Hashmap cleaning should be more thorough

ikeydoherty commented 10 years ago

Due to our use of hashmap, we still show a large amount of memory reachable upon program exit. Whilst some may argue it's not the biggest issue as its indeed not directly lost memory, it would seem to indicate that the existing hashmap implementation is too fast and loose with allocation.

==3701== 28,672 bytes in 1 blocks are still reachable in loss record 1 of 2
==3701==    at 0x4C2B6A6: calloc (in /usr/lib64/valgrind/vgpreload_memcheck-amd64-linux.so)
==3701==    by 0x40722F: allocate_tile.part.1 (hashmap.c:94)
==3701==    by 0x4075C6: hashmap_put (hashmap.c:446)
==3701==    by 0x404100: main (main.c:120)
==3701== 
==3701== 159,744 bytes in 1 blocks are still reachable in loss record 2 of 2
==3701==    at 0x4C2B6A6: calloc (in /usr/lib64/valgrind/vgpreload_memcheck-amd64-linux.so)
==3701==    by 0x40722F: allocate_tile.part.1 (hashmap.c:94)
==3701==    by 0x407380: hashmap_new (hashmap.c:189)
==3701==    by 0x404099: main (main.c:112)
==3701== 
==3701== LEAK SUMMARY:
==3701==    definitely lost: 0 bytes in 0 blocks
==3701==    indirectly lost: 0 bytes in 0 blocks
==3701==      possibly lost: 0 bytes in 0 blocks
==3701==    still reachable: 188,416 bytes in 2 blocks
==3701==         suppressed: 0 bytes in 0 blocks

I'll follow up with a solution should I find one, simply tracking this here.

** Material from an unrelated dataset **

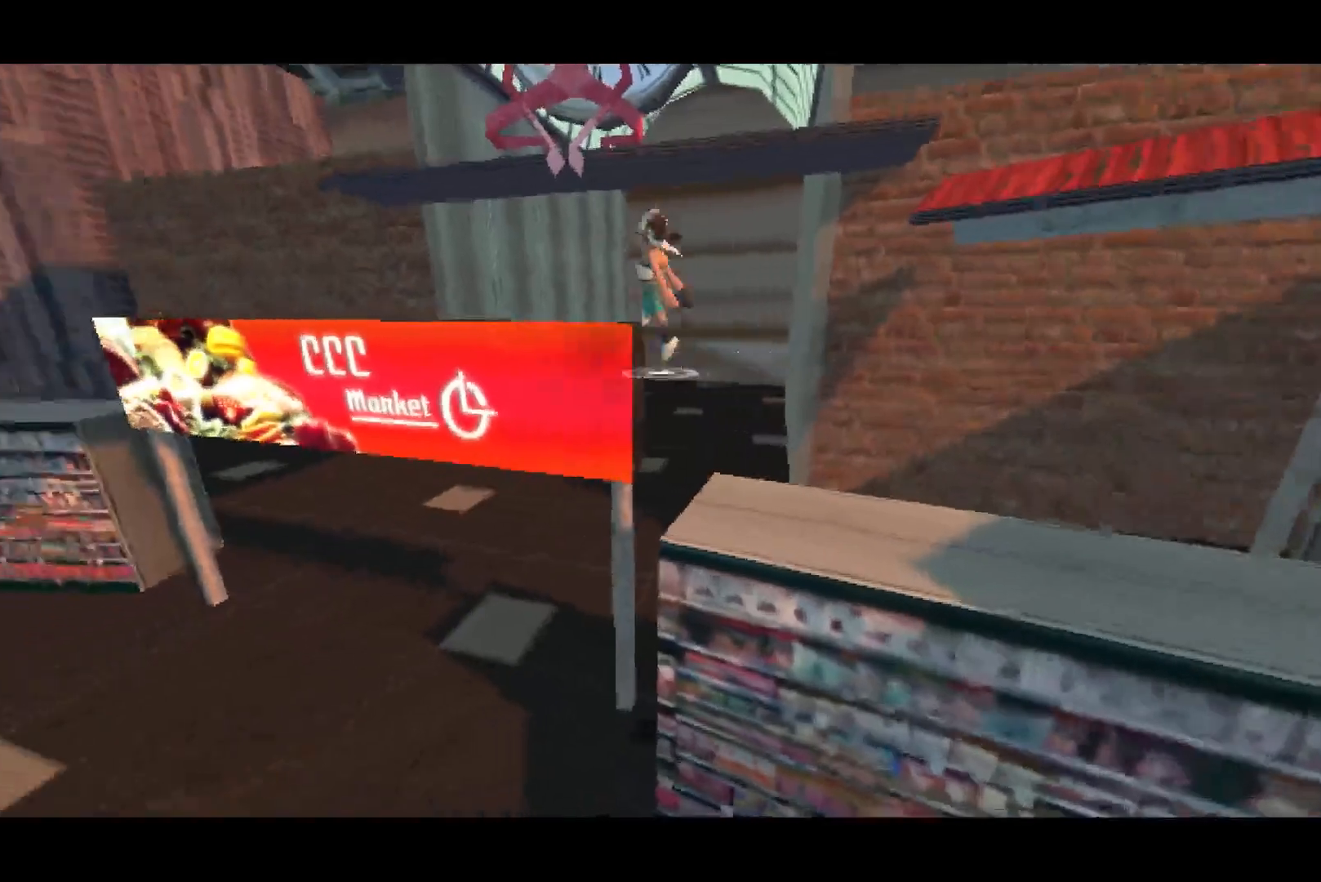
{"dt_ms": 1000, "buttons": [], "left_stick": "center", "right_stick": "center", "button_events": [[133, "CROSS", "up"]]}
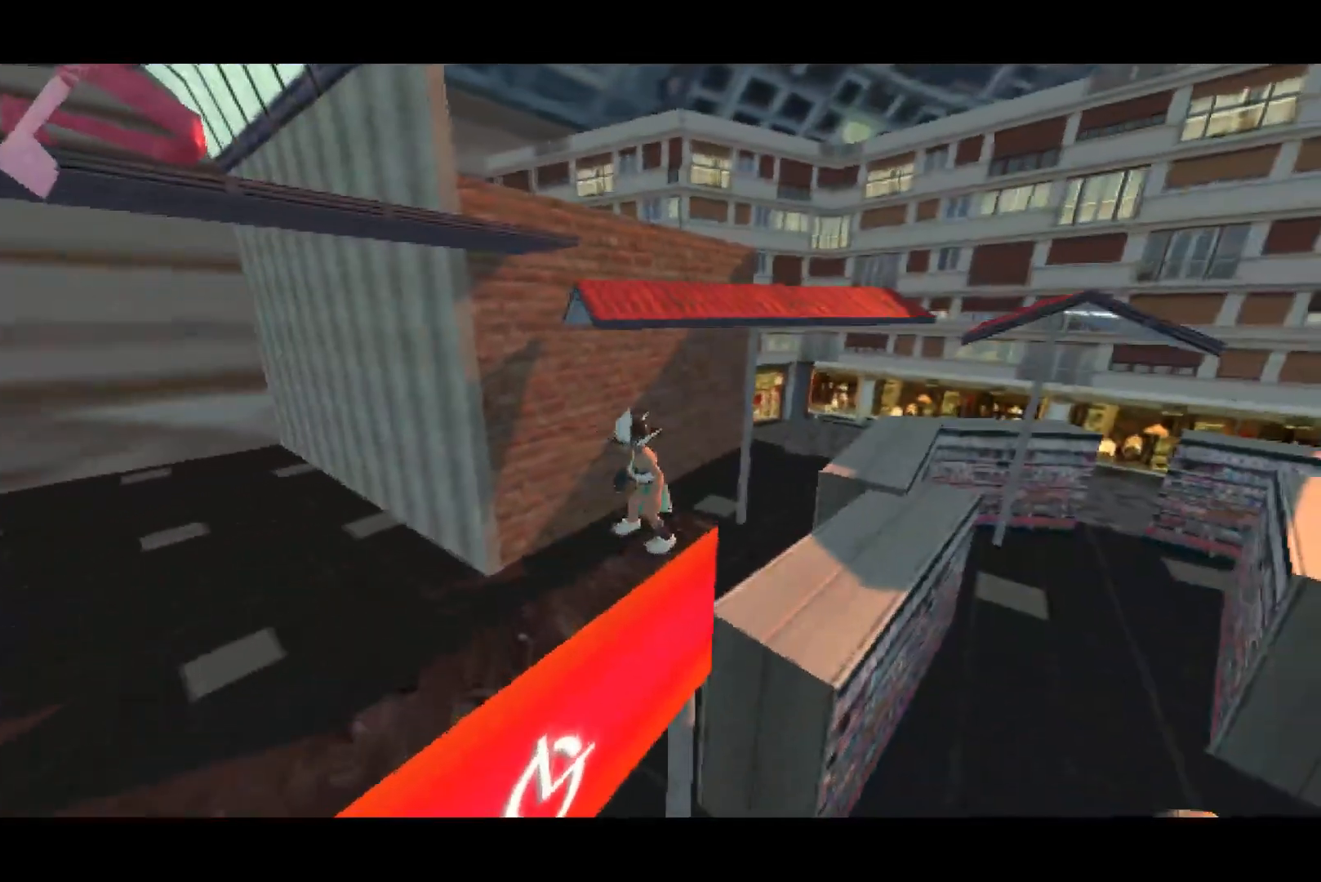
{"dt_ms": 500, "buttons": ["CROSS"], "left_stick": "up", "right_stick": "center", "button_events": [[367, "CROSS", "down"]]}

ikeydoherty commented 10 years ago

Note from a create-group operation with buxtonctl (above was just running and doing noop):

4-linux.so)
==3746==    by 0x40722F: allocate_tile.part.1 (hashmap.c:94)
==3746==    by 0x407380: hashmap_new (hashmap.c:189)
==3746==    by 0x404099: main (main.c:112)
==3746== 
==3746== 159,744 bytes in 1 blocks are still reachable in loss record 4 of 4
==3746==    at 0x4C2B6A6: calloc (in /usr/lib64/valgrind/vgpreload_memcheck-amd64-linux.so)
==3746==    by 0x4E3800F: allocate_tile.part.1 (hashmap.c:94)
==3746==    by 0x4E38160: hashmap_new (hashmap.c:189)
==3746==    by 0x4E39150: setup_callbacks (protocol.c:66)
==3746==    by 0x4E351B4: buxton_open (lbuxton.c:97)
==3746==    by 0x404A4E: main (main.c:291)
==3746== 
==3746== LEAK SUMMARY:
==3746==    definitely lost: 0 bytes in 0 blocks
==3746==    indirectly lost: 0 bytes in 0 blocks
==3746==      possibly lost: 0 bytes in 0 blocks
==3746==    still reachable: 376,832 bytes in 4 blocks
==3746==         suppressed: 0 bytes in 0 blocks
==3746==

bryteise commented 10 years ago

It is allocating quite large blocks to improve speed of use, avoiding hitting allocation early (remember it is from systemd's implementation so they'll not want to impact startup speed due to reallocs because they use hashmap everywhere).

bryteise commented 10 years ago

Switching over to your hashmap would be the goal though I imagine. Is that in the TODO?

ikeydoherty commented 10 years ago

Eventual switch over or ensure correct alignment throughout the lifetime of this hashmap. Tbh I'd prefer a new one :) It's not in the TODO, want me to open up a quick change?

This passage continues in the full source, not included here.